Work task: All the lines below need to be output exactly, apart from any images.

Records from a data collection:
......

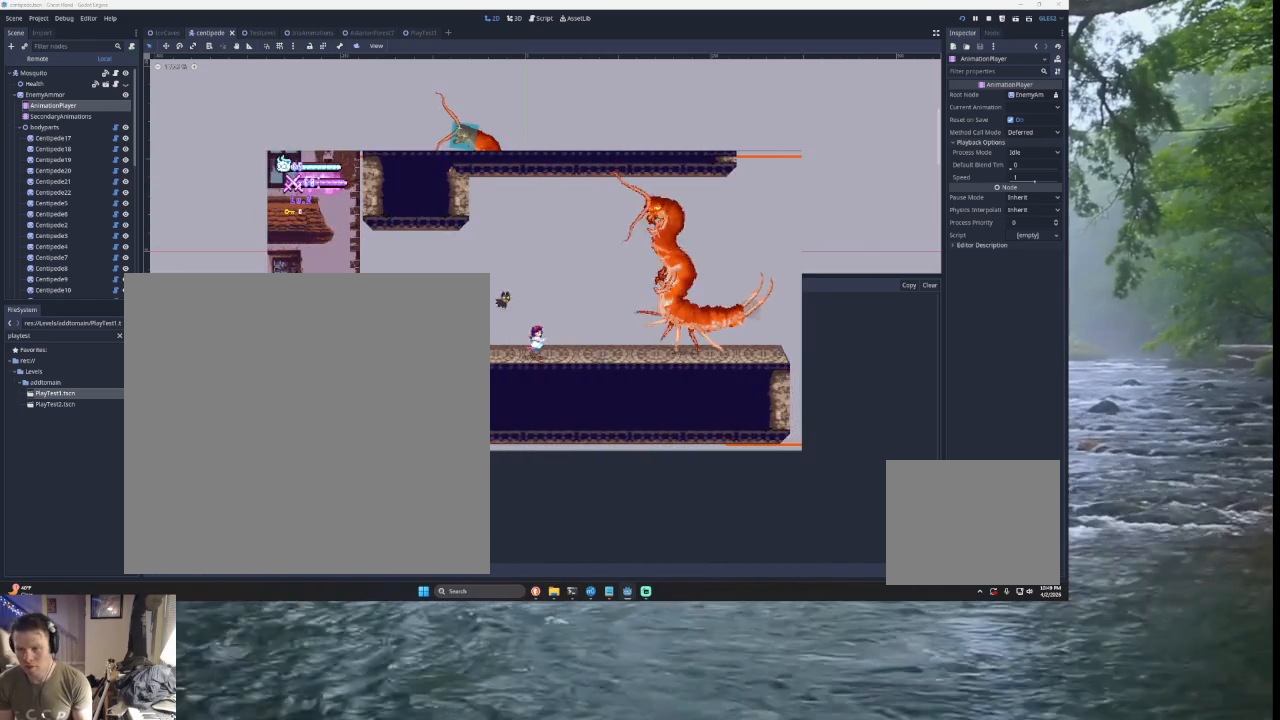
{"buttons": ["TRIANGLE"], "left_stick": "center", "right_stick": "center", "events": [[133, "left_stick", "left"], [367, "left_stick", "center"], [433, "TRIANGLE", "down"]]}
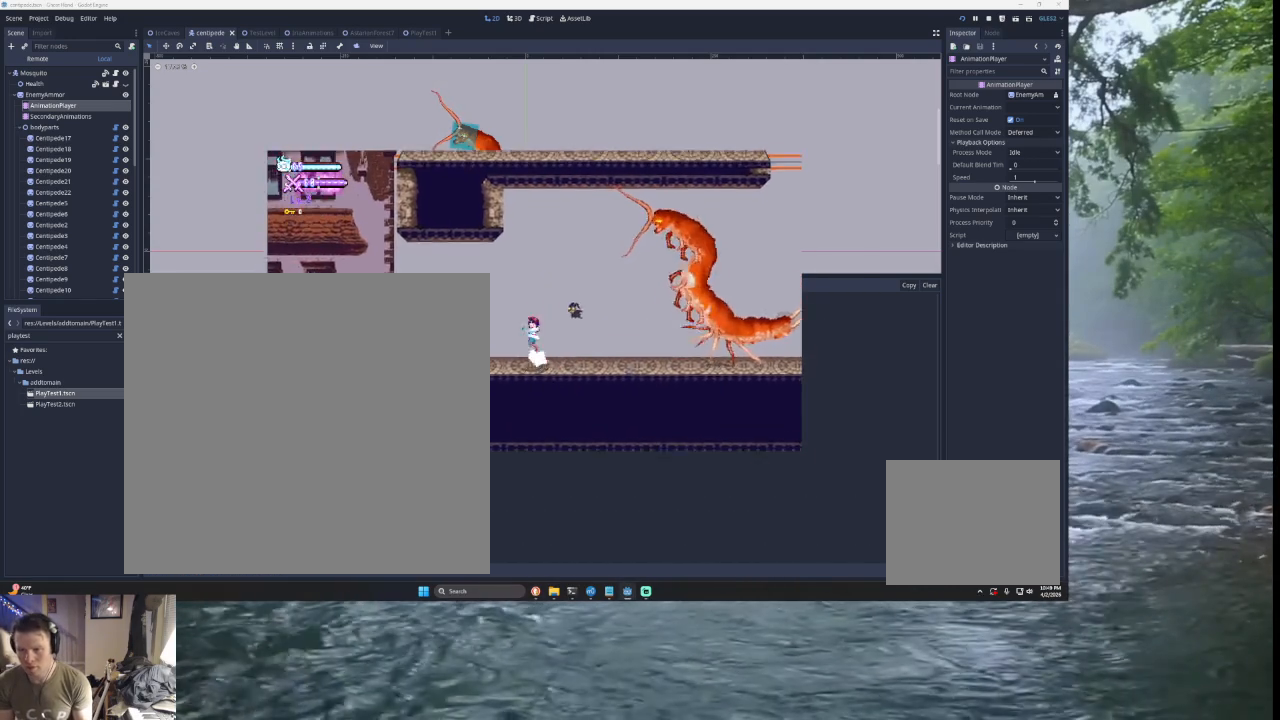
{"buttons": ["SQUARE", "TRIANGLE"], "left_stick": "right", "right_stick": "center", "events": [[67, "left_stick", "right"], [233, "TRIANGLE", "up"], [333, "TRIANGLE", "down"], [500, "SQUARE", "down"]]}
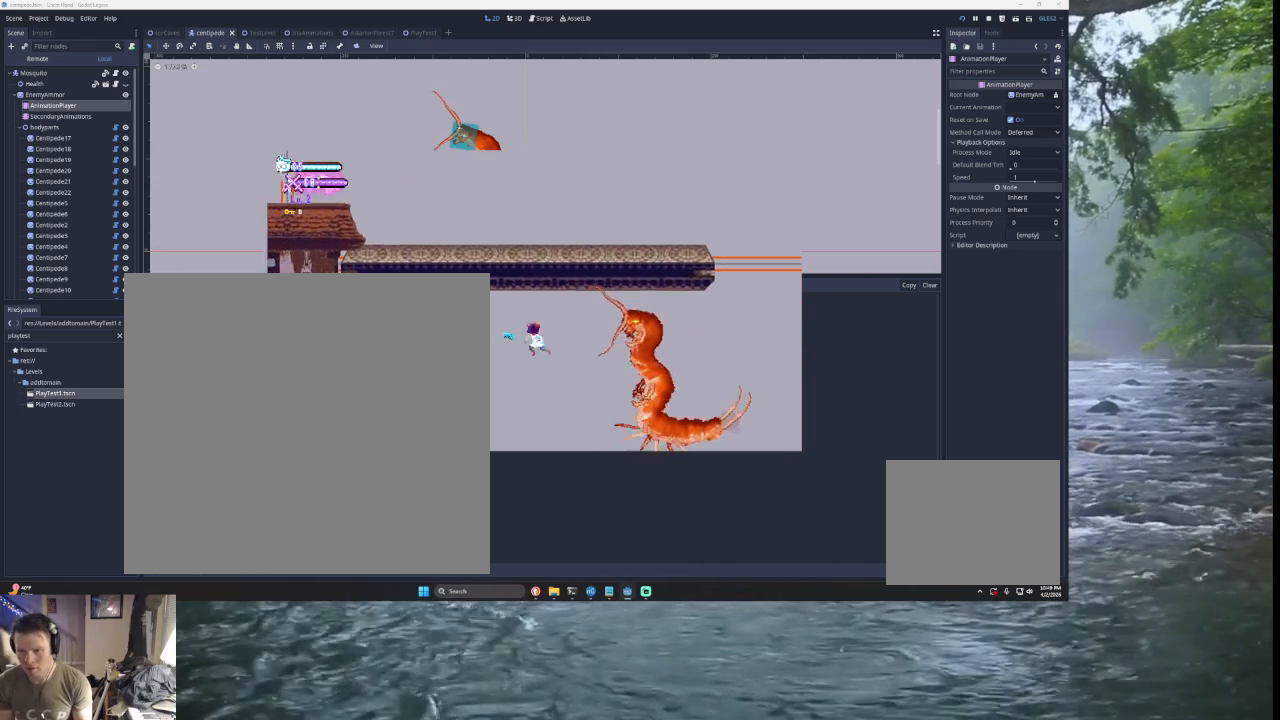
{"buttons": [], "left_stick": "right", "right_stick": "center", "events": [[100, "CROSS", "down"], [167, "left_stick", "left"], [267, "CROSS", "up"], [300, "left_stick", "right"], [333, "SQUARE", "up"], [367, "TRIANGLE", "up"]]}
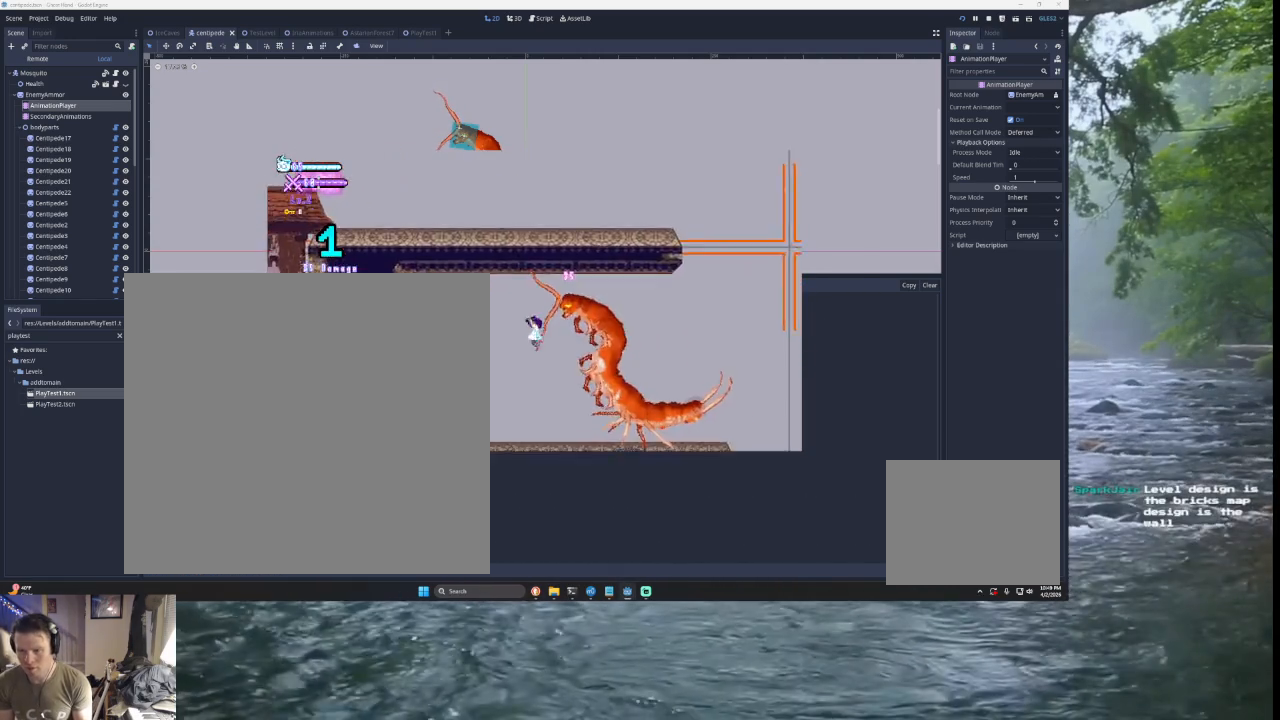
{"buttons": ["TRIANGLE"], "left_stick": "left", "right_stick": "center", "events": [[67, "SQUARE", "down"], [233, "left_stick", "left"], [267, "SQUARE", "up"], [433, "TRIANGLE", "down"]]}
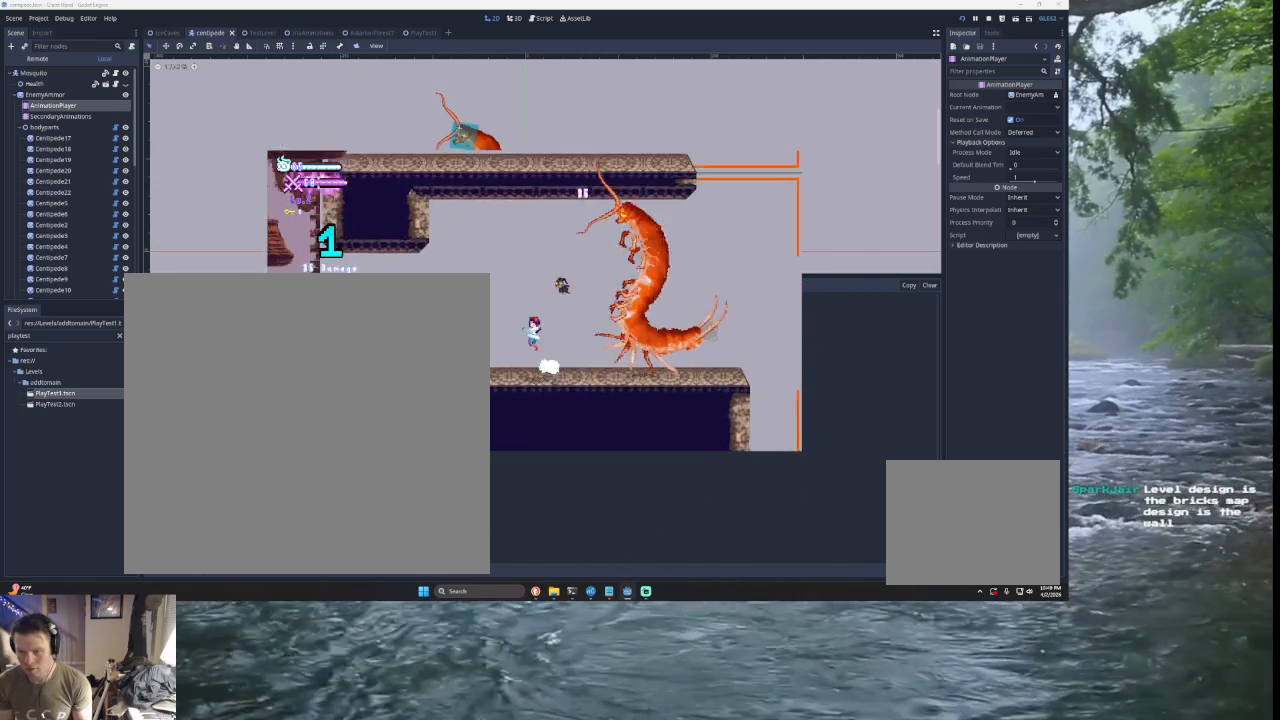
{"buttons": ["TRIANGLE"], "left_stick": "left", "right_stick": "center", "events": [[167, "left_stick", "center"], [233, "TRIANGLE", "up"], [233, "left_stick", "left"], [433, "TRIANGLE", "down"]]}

......

Result:
{"buttons": ["TRIANGLE"], "left_stick": "center", "right_stick": "center", "events": [[133, "left_stick", "left"], [367, "left_stick", "center"], [433, "TRIANGLE", "down"]]}
{"buttons": ["SQUARE", "TRIANGLE"], "left_stick": "right", "right_stick": "center", "events": [[67, "left_stick", "right"], [233, "TRIANGLE", "up"], [333, "TRIANGLE", "down"], [500, "SQUARE", "down"]]}
{"buttons": [], "left_stick": "right", "right_stick": "center", "events": [[100, "CROSS", "down"], [167, "left_stick", "left"], [267, "CROSS", "up"], [300, "left_stick", "right"], [333, "SQUARE", "up"], [367, "TRIANGLE", "up"]]}
{"buttons": ["TRIANGLE"], "left_stick": "left", "right_stick": "center", "events": [[67, "SQUARE", "down"], [233, "left_stick", "left"], [267, "SQUARE", "up"], [433, "TRIANGLE", "down"]]}
{"buttons": ["TRIANGLE"], "left_stick": "left", "right_stick": "center", "events": [[167, "left_stick", "center"], [233, "TRIANGLE", "up"], [233, "left_stick", "left"], [433, "TRIANGLE", "down"]]}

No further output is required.